Exercise prompt: Below are records; reproduce exactly the lines from the one that has "Referente AREA S3 Tecnopolo Bologna CNR" through the one that has "progimpresa@cittametropolitana.bo.it", ends included, and nothing more.

Task material:
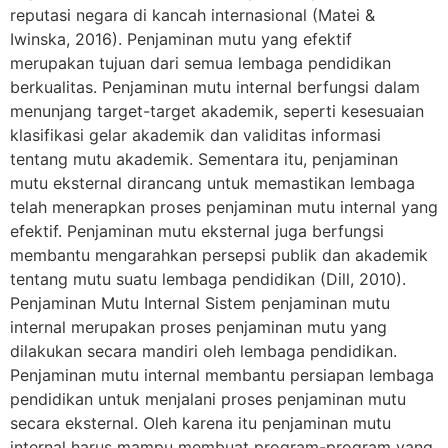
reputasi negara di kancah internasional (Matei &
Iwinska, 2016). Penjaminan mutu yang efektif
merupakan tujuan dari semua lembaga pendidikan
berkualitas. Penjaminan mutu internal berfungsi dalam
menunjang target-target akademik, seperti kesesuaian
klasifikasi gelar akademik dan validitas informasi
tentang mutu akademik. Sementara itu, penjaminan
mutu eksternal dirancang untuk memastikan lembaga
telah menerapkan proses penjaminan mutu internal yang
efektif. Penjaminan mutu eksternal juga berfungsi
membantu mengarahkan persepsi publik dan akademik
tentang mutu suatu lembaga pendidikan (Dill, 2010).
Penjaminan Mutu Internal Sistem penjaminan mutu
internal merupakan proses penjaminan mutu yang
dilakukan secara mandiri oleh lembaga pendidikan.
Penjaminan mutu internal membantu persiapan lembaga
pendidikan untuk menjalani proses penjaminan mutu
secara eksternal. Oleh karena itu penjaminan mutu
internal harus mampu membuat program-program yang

---

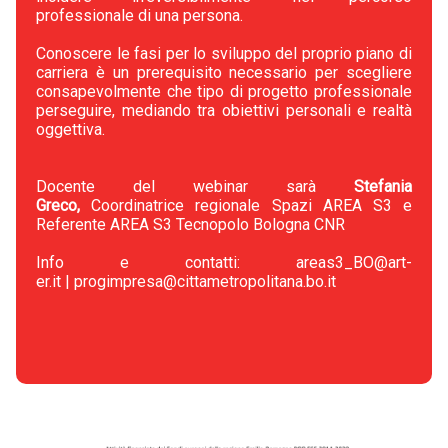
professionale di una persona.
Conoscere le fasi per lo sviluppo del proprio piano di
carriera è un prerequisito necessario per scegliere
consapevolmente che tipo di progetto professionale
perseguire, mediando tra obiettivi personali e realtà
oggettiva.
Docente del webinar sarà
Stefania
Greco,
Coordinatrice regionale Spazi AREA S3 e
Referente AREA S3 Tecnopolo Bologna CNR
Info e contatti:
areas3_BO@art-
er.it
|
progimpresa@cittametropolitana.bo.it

Answer to the exercise:
Referente AREA S3 Tecnopolo Bologna CNR
Info e contatti:
areas3_BO@art-
er.it
|
progimpresa@cittametropolitana.bo.it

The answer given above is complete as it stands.